Wysłuchując takich komentarzy tym bardziej i tym głośniej musimy sprzeciwiać się chcącym przypodobać się tu i ówdzie (...) oszczercom, i tym mocniej przypominać o naszym polskim patriotyźmie, heroiźmie oraz cierpieniu, które zafundowali nam Niemcy.

Stąd już teraz, z początkiem roku pierwszy artykuł na temat przemilczanych kart Powstania Warszawskiego. Piszę: pierwszy, bo mam nadzieję, że idąc moim śladem odezwą się też inne osoby, zwłaszcza te, które z racji wykształcenia dysponują większym zasobem informacji, niż ja.
Tyle wstępu...

Do napisania tego artykułu zainspirował mnie film dokumentalny pt: “12 ton – oni tam wszyscy są” pokazywany dwa dni temu w TVP Kultura (niestety 1% oglądalności...). Tematem filmu była powstańcza tragedia, która rozegrała się między 5 a 7 sierpnia 1944 roku na Woli.
Niemcy szybko doprowadzili do wycofania się oddziałów powstańczych z Woli i już od 5 sierpnia rozpoczęli masową rzeź niewinnych mieszkańców. W kadrach filmu utrwalono tragiczne relacje ludzi będących jako dzieci świadkami tamtych wydarzeń.

Najbardziej wstrząsająca była chyba opowieść (czarno-białe archiwalne zdjęcia) kobiety, która 5 sierpnia wraz z innymi ludźmi została wyciągnięta z piwnicy przy ul. Wawelberga. Będąc w 9 miesiącu ciąży prowadziła jeszcze trójkę dzieci w wieku 11, 6 i 3 lat. Popędzono ją w dużej grupie, do której dołączano stale nowych ludzi , wzdłuż palących się budynków, wśród traktu zasłanego już setkami trupów do przejścia między budynkami przy ul. Wolskiej, które było miejscem egzekucji.
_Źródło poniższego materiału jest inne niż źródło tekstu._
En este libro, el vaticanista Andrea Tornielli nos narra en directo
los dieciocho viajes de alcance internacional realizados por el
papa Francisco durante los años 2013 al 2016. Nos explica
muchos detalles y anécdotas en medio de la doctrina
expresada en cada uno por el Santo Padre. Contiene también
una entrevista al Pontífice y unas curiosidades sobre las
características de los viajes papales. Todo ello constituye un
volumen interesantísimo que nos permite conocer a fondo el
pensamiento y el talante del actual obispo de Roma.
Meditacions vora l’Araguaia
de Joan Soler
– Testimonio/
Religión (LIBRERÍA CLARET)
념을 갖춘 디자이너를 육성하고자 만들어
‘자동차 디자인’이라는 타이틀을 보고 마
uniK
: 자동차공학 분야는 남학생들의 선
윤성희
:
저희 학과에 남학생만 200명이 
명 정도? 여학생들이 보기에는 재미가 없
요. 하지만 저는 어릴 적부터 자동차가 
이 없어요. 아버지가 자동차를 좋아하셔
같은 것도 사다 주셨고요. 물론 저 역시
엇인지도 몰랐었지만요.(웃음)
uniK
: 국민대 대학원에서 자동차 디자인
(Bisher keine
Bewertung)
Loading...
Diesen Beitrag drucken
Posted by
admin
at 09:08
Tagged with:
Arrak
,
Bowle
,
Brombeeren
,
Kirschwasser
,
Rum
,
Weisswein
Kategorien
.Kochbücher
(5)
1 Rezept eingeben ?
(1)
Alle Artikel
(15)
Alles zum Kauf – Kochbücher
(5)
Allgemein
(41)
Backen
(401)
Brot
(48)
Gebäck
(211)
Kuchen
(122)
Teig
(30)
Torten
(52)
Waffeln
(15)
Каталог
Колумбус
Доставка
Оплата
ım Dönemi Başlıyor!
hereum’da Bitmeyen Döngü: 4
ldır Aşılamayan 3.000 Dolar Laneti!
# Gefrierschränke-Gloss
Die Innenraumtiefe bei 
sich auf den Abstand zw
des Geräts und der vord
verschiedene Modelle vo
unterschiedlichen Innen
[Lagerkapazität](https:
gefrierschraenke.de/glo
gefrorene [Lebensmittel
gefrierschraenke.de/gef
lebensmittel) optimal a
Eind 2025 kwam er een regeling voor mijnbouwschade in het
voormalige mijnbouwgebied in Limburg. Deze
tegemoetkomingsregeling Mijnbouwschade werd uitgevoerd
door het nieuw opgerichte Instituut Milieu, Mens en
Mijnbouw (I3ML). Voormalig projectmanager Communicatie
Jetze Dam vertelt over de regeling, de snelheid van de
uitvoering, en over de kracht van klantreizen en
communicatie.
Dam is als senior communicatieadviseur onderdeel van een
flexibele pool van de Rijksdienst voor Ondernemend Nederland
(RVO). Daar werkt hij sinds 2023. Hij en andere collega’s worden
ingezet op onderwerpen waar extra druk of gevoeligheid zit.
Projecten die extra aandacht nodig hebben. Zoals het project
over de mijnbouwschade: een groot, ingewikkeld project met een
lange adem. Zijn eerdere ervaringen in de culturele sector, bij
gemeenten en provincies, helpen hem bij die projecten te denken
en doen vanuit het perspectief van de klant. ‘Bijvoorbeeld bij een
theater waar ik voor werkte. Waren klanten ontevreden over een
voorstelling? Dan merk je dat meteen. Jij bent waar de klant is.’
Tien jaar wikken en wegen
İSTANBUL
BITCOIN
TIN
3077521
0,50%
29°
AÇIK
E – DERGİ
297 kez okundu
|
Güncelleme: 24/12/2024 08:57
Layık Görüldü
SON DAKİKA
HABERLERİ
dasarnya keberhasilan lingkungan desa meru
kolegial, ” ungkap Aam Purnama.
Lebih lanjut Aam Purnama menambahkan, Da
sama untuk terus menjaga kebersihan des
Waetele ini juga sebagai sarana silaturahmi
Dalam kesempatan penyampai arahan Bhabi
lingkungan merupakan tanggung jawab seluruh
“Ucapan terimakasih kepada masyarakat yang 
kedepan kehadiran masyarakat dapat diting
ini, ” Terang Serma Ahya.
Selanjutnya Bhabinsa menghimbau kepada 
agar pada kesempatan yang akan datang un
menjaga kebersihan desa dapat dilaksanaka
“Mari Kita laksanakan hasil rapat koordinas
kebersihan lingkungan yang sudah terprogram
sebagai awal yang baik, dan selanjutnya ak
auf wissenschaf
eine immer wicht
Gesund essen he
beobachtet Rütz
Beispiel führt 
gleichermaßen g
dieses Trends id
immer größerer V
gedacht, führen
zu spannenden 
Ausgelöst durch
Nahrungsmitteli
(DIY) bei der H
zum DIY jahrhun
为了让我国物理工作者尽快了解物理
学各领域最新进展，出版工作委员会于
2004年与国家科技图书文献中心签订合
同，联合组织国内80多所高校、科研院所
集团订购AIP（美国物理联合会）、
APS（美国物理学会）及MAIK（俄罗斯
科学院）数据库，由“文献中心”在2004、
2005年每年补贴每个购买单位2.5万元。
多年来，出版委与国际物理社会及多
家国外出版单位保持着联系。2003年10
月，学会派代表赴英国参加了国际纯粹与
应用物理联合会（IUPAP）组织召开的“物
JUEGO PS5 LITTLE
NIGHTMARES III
Z zeznań Wandy Lurie złożonych 10.12.1945 roku przed Okręgową Komisją Badania Zbrodni:

“Podeszłam więc w ostatniej czwórce razem z trojgiem dzieci do miejsca egzekucji trzymając prawą ręką dwie rączki młodszych dzieci, lewą rączkę starszego synka. Najstarszemu synkowi strzelono w tył głowy, następne strzały ugodziły młodsze dzieci i mnie. (...) Strzał oddany do mnie nie był śmiertelny. Kula trafiła w kark z lewej strony i przeszła przez dolną część czaszki wychodząc przez lewy policzek. Dostałam krwotok ciążowy. Wraz z kulą wyplułam kilka zębów. (...) Przywaliły mnie cztery trupy. (...) Było już ciemno, gdy egzekucje ustały. (...) Leżałam tak trzy dni. Trzeciego dnia poczułam, że dziecko, którego oczekiwałam, żyje. To dodało mi energii i podsunęło myśl o ratunku. (...) Na czworakach przeczołgałam się po trupach do muru. Wszędzie leżały trupy, na wysokość co najmniej mojego wzrostu (...) Przeczołgałam się na trzecie podwórze (...) połączyłam się z mieszkanką naszego domu, Zofią Staworzyńską. Przyczołgał się do nas jakiś raniony mężczyzna (...) z wybitym okiem (...) Zatrzymali nas i pomimo próśb i błagań, by nas puścili do szpitala jako osoby ranne, popędzili nas w kierunku Woli, zabierając po drodze coraz więcej osób. (...) Resztę w tej grupie i mnie popędzono do kościoła św. Wojciecha przy ul. Wolskiej. Po drodze widziałam leżące na jezdni i chodnikach trupy i części ciała. (...) Po dwóch dniach zostałam przewieziona furmanką z ciężko rannymi do obozu przejściowego w Pruszkowie”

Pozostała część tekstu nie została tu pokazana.